4. La plainte dénonce encore une violation du chiffre 5 de la «Déclaration» sur le devoir de rectifier toute information publiée qui se révèle matériellement inexacte, ainsi que de la directive 5.1, qui veut que ce devoir de rectification soit mis en œuvre spontanément par le/la
journaliste. Le plaignant souligne avoir fourni quatre documents à la rédaction de «20 minutes» pour lui permettre de publier une rectification. Le quotidien répond que la rectification ne concerne que les inexactitudes matérielles, et que le plaignant ne lui a pas dit quelles étaient les informations factuelles publiées qui auraient mérité d’être corrigées. Le Conseil suisse de la presse ne trouve pas dans l’article incriminé d’informations «matérielles» qui pourraient être démenties par les documents fournis.

5. Le plaignant dénonce de plus un harcèlement téléphonique qui violerait la directive 7.1 disant que le «harcèlement des personnes dans leur sphère privée (intrusion dans un domicile, filature, surveillance, harcèlement téléphonique, etc.) est à proscrire». Pour le Conseil de la presse, le fait de téléphoner deux fois à une personne pour obtenir son point de vue sur une affaire ne peut être assimilé à du harcèlement, même si, comme l’affirme le plaignant, le ton était «agressif et vindicatif». De même, le Conseil ne constate pas de violation de la directive 7.2 (identification). La citation du plaignant «Je fais du copilotage pour aider les chefs d’entreprise à trouver les bonnes solutions» ne permet aucunement d’identifier le coach d’entreprise, même si sa société se nomme «Copilote – Conseils et organisation».

6. La directive 8.1 sur le respect de la dignité humaine est aussi invoquée par le plaignant. Cette directive précise que le respect doit être observé aussi bien envers les personnes directement concernées ou touchées par l’information qu’envers le public dans son ensemble. Elle ne s’applique toutefois que dans le contexte de discriminations touchant à l’appartenance ethnique ou nationale d’une pers
onne, à sa religion, à son sexe ou à l’orientation de ses mœurs sexuelles, ainsi qu’à toute maladie ou handicap d’ordre physique ou mental, qui aurait un caractère discriminatoire, comme le souligne le chiffre 8 de la «Déclaration». Dans ce contexte, cette directive est totalement hors propos.

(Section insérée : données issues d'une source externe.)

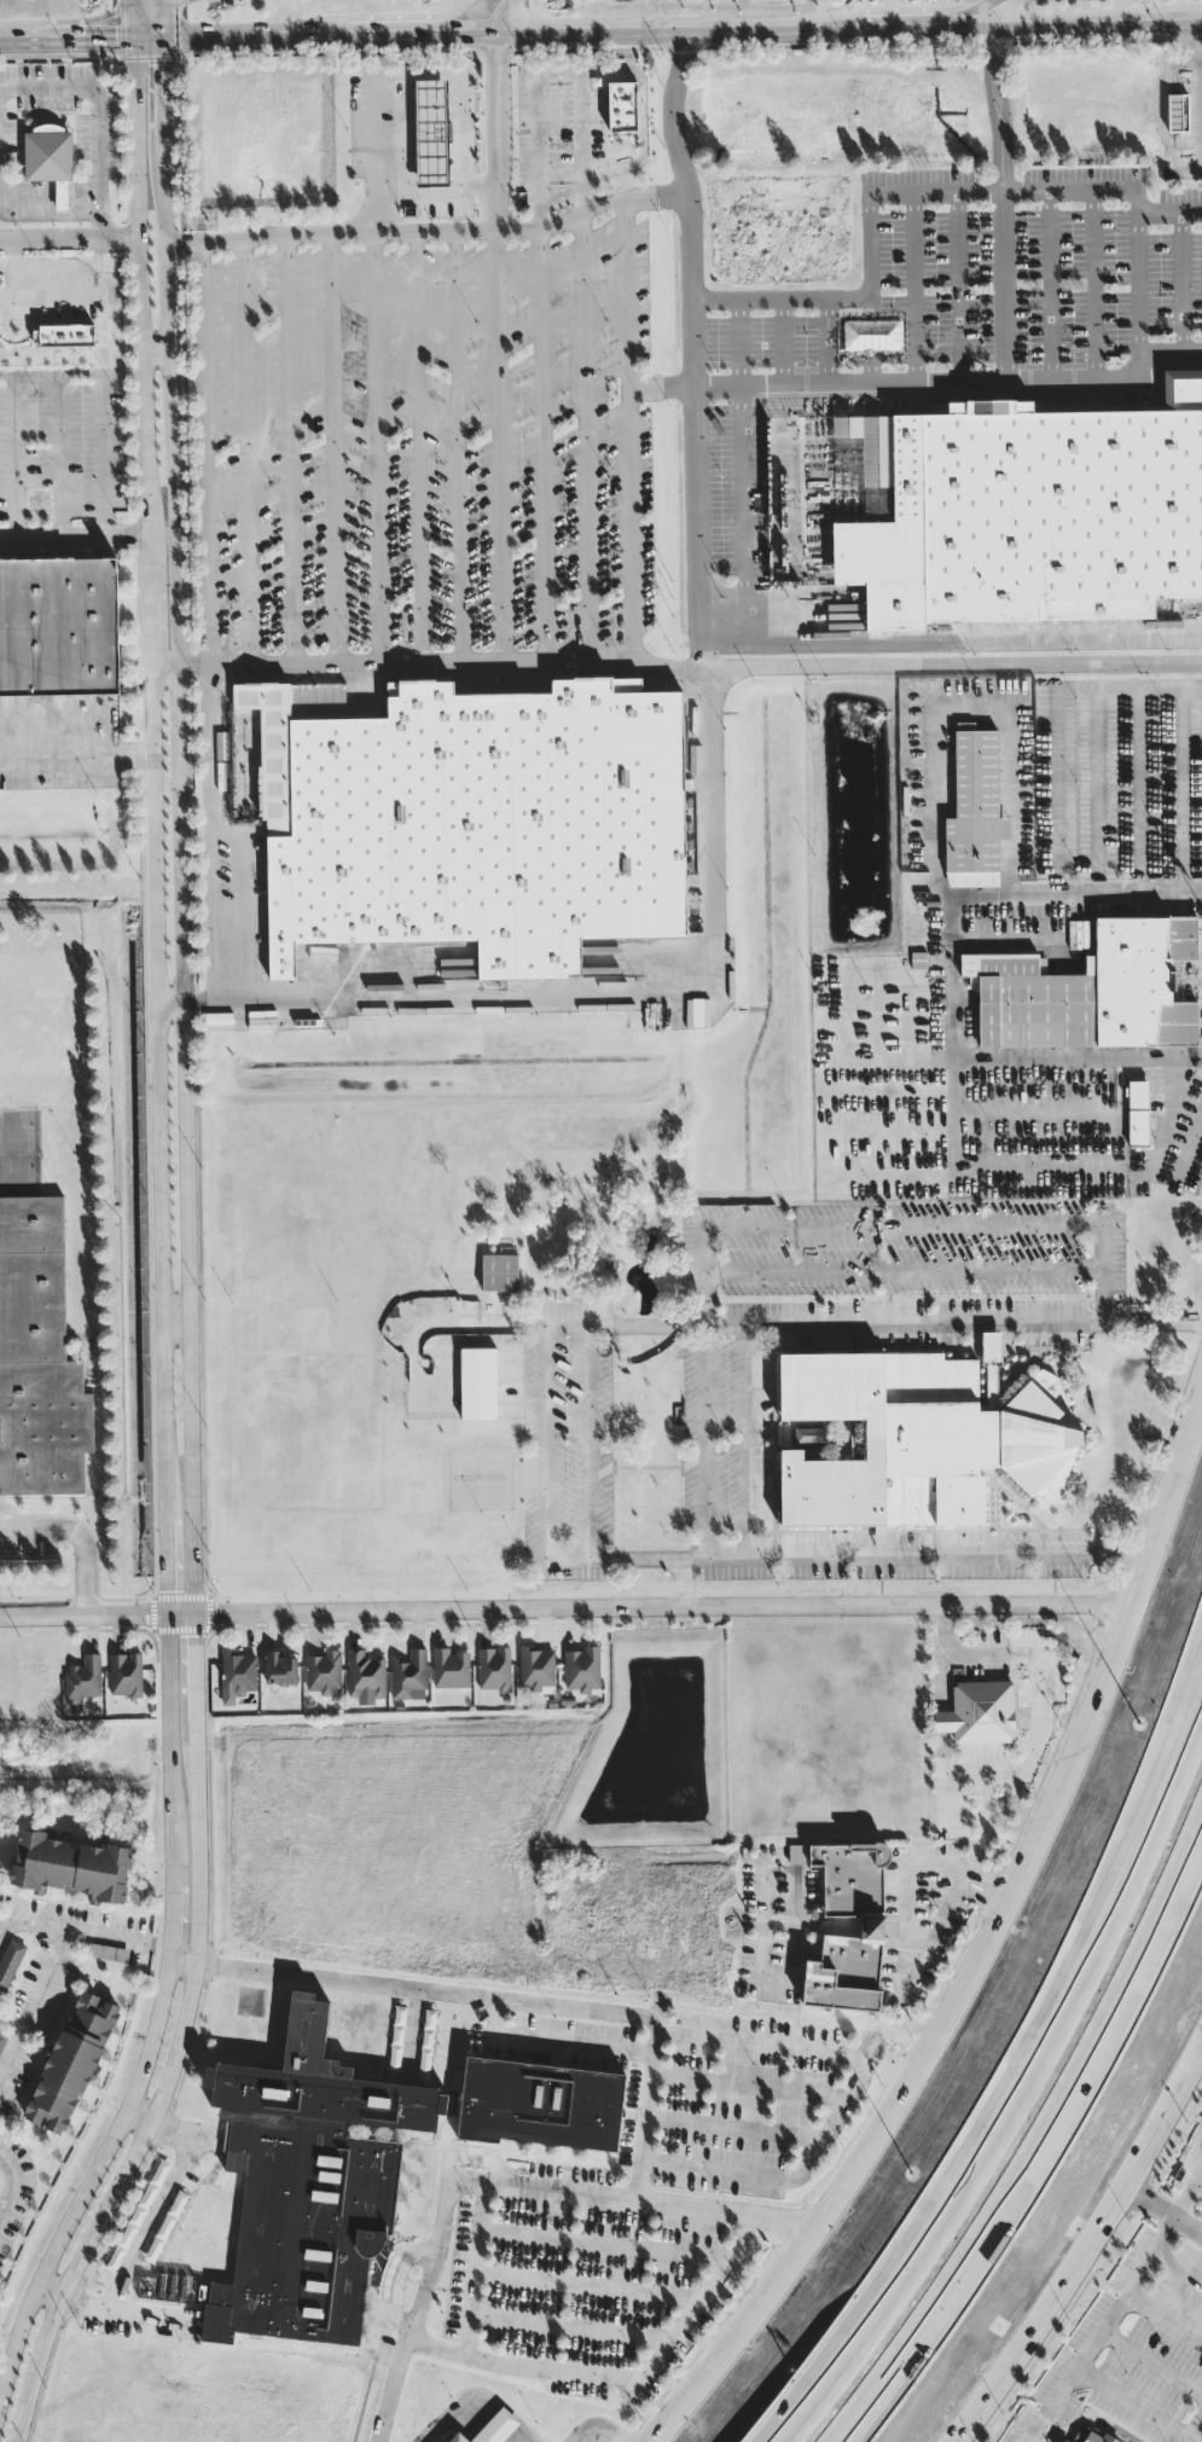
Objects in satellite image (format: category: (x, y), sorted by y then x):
road: (890, 11)
road: (1001, 11)
road: (149, 16)
road: (499, 18)
road: (133, 22)
road: (164, 22)
road: (76, 24)
road: (390, 24)
road: (1075, 27)
road: (898, 31)
road: (649, 36)
road: (384, 40)
road: (240, 42)
road: (1194, 43)
road: (67, 45)
traffic signals: (114, 45)
road: (149, 45)
traffic signals: (164, 62)
road: (433, 68)
road: (550, 72)
building: (622, 105)
road: (98, 111)
road: (1000, 112)
building: (1177, 112)
building: (431, 131)
road: (374, 154)
building: (50, 158)
road: (561, 193)
road: (435, 195)
road: (952, 195)
road: (50, 210)
parking lot: (457, 212)
road: (431, 233)
road: (69, 235)
road: (110, 262)
road: (6, 263)
road: (48, 266)
road: (1007, 288)
road: (1052, 288)
road: (960, 289)
parking lot: (984, 292)
road: (56, 293)
road: (1140, 293)
road: (783, 301)
building: (66, 334)
road: (157, 346)
road: (499, 349)
road: (85, 355)
road: (920, 383)
road: (588, 435)
road: (105, 444)
road: (546, 444)
road: (377, 447)
road: (456, 447)
road: (334, 448)
road: (421, 448)
road: (291, 449)
road: (243, 450)
road: (60, 452)
road: (204, 453)
road: (15, 454)
road: (744, 520)
building: (1016, 533)
road: (74, 534)
road: (699, 595)
building: (58, 626)
road: (625, 659)
road: (671, 667)
road: (955, 682)
road: (77, 751)
road: (1183, 795)
road: (1097, 796)
road: (1136, 796)
building: (474, 820)
building: (973, 823)
road: (207, 832)
road: (1020, 887)
building: (917, 960)
road: (593, 990)
road: (171, 1000)
building: (1090, 1009)
road: (952, 1089)
building: (1138, 1111)
road: (1191, 1140)
road: (1067, 1226)
road: (159, 1238)
road: (188, 1260)
building: (499, 1271)
road: (1101, 1293)
road: (175, 1314)
road: (444, 1325)
road: (871, 1326)
building: (36, 1352)
building: (478, 1382)
road: (584, 1444)
road: (708, 1445)
road: (756, 1445)
road: (546, 1450)
building: (911, 1456)
road: (83, 1523)
road: (79, 1535)
road: (849, 1561)
road: (682, 1585)
road: (565, 1608)
building: (280, 1667)
building: (450, 1668)
building: (494, 1668)
building: (582, 1668)
building: (537, 1669)
building: (324, 1673)
building: (365, 1673)
building: (126, 1674)
building: (237, 1675)
building: (409, 1675)
building: (84, 1677)
building: (979, 1712)
road: (1013, 1768)
road: (1161, 1770)
building: (71, 1866)
road: (908, 1869)
road: (1168, 1871)
road: (988, 1878)
road: (1168, 1885)
road: (977, 1896)
road: (811, 1923)
building: (871, 1925)
road: (4, 1927)
road: (872, 1927)
road: (908, 1927)
road: (80, 1930)
building: (107, 1951)
road: (982, 1956)
building: (10, 1961)
road: (414, 1988)
road: (35, 2003)
road: (412, 2036)
building: (1, 2038)
road: (554, 2041)
building: (72, 2061)
road: (750, 2086)
road: (1018, 2088)
road: (648, 2097)
road: (846, 2101)
building: (541, 2104)
road: (173, 2124)
road: (733, 2128)
building: (309, 2186)
road: (500, 2186)
road: (1197, 2186)
road: (7, 2187)
road: (987, 2203)
road: (1166, 2214)
road: (151, 2219)
road: (603, 2244)
road: (1178, 2257)
road: (1090, 2258)
road: (476, 2270)
road: (396, 2279)
road: (585, 2286)
building: (176, 2289)
road: (1113, 2305)
road: (689, 2306)
road: (112, 2307)
road: (1163, 2310)
road: (567, 2327)
road: (1150, 2361)
road: (518, 2366)
road: (1137, 2402)
building: (491, 2428)
road: (1193, 2428)
road: (594, 2429)
building: (1091, 2435)
building: (1059, 2440)
building: (1062, 2441)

7. Le plaignant mentionne enfin le chiffre 9 de la «Déclaration» (N’accepter aucun avantage, ni aucune promesse qui pourraient limiter son indépendance professionnelle ou l’expression de sa propre opinion) en invoquant que le journaliste aurait reçu des «faveurs» de la patronne du bistrot et le chiffre 11 (N’accepter de directives journalistiques que des seuls responsables désignés de sa rédaction, et pour autant que ces directives ne soient pas contraires à la présente Déclaration). Dans sa plainte, il n’étaye cependant absolument pas ses affirmations. Le Conseil de la presse n’est en possession d’aucun élément concret qui pourrait confirmer pareilles violations.


III. Conclusions

1. La plainte est acceptée dans ses points essentiels.

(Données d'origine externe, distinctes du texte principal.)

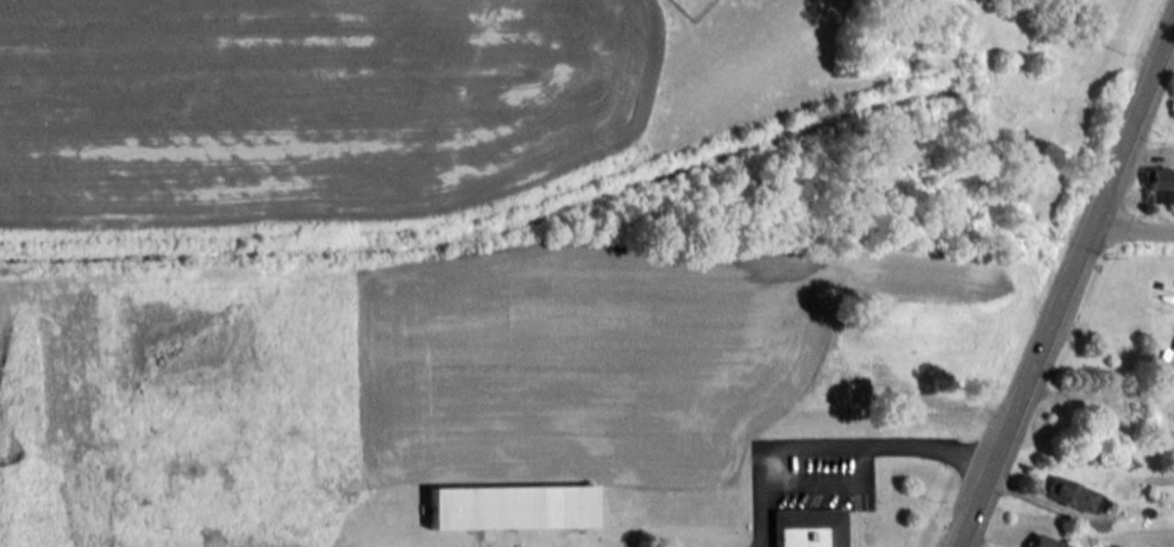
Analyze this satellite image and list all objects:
road: (1130, 126)
building: (1160, 185)
road: (1130, 231)
road: (1022, 389)
road: (827, 446)
building: (1067, 493)
building: (509, 506)
building: (805, 527)
building: (1043, 541)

2. L’article de «20 minutes en ligne» intitulé «Ce coach en entreprise est un filou sans le sou» a violé le chiffre 7 de la «Déclaration des devoirs et des droits du/de la journaliste» en multipliant les accusations anonymes et gratuites.

3. L’article a violé le chiffre 3 de la «Déclaration» concernant l’audition lors de reproches graves.

4. L’article a violé le chiffre 4 n’ayant pas informé le plaignant peu coutumier des médias sur son droit d’exiger que les propos prévus pour publication lui soient soumis avant publication.

5. Pour le reste, la plainte est rejetée.